━━━━━ Supplied data

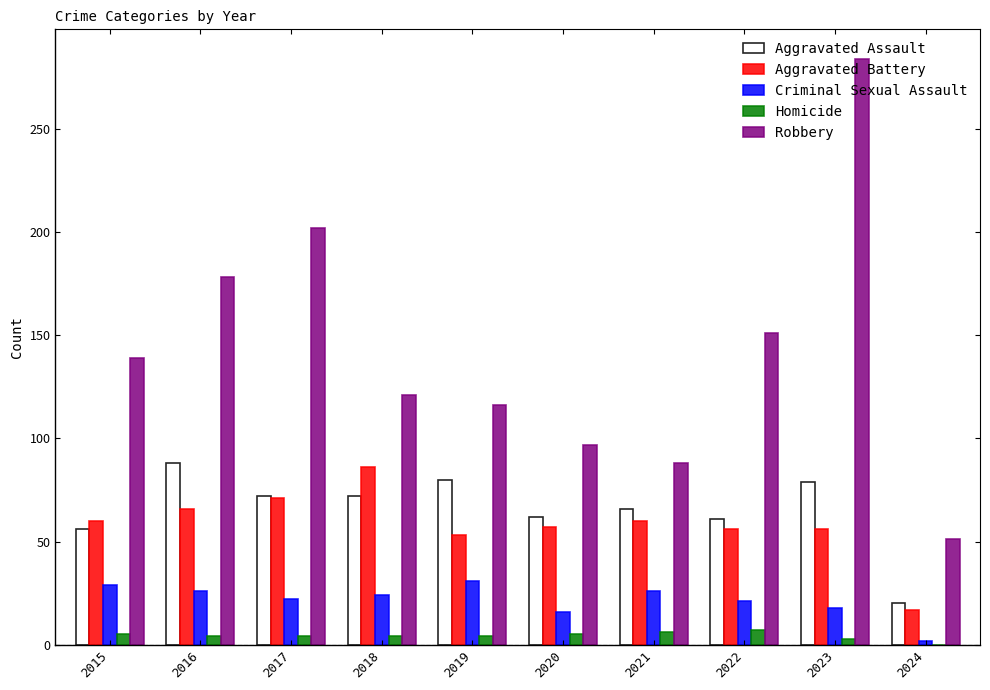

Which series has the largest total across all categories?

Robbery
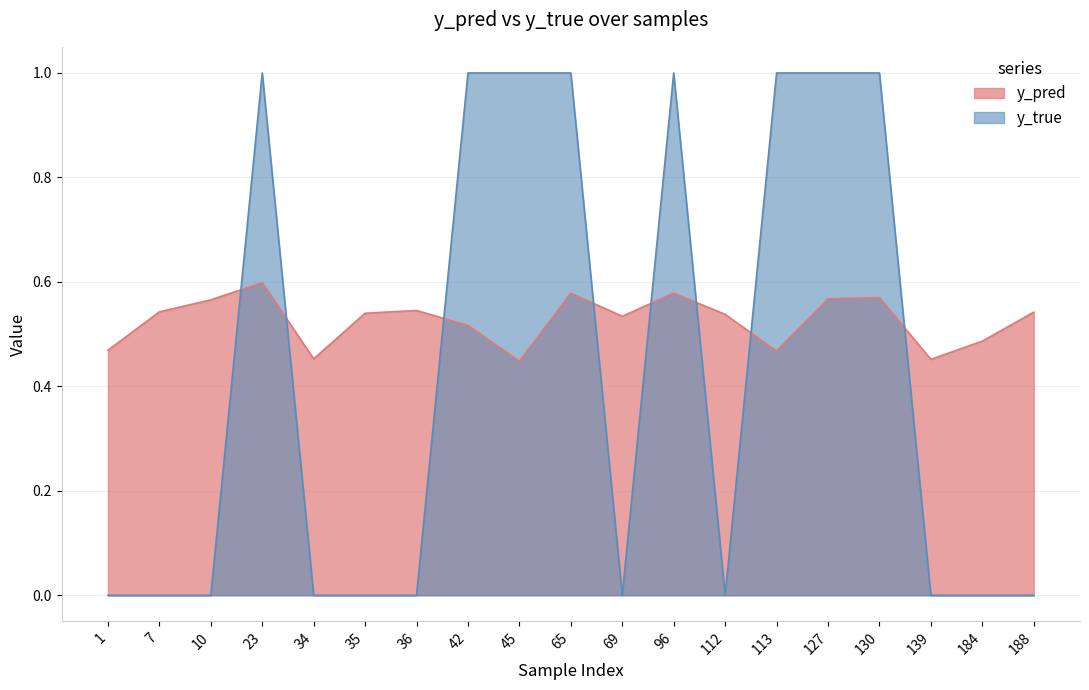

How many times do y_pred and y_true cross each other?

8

━━━━━━━━━━
━━━━━ Supplied data

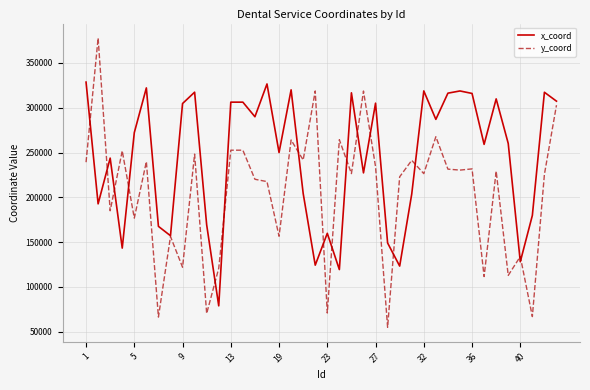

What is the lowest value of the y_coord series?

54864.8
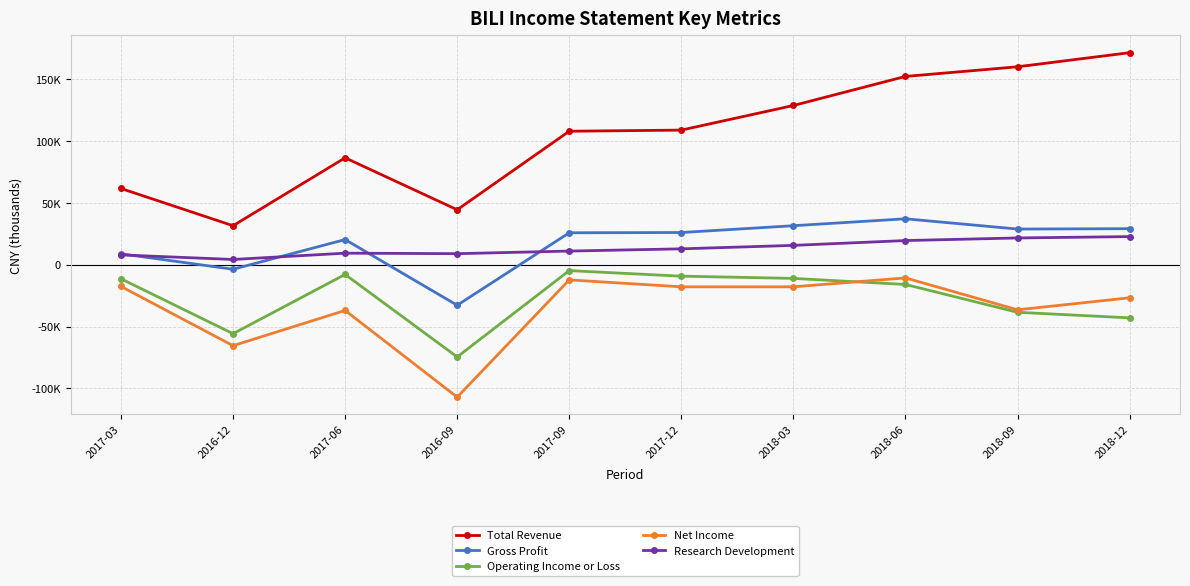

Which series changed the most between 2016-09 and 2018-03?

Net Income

━━━━━━━━━━

What you will do :: Return the material from the line containing "Which series has" through the line containing "How many times", both included, with the same wording. Omit the pictures.

Task solution ::
Which series has the largest total across all categories?

Robbery

How many times do y_pred and y_true cross each other?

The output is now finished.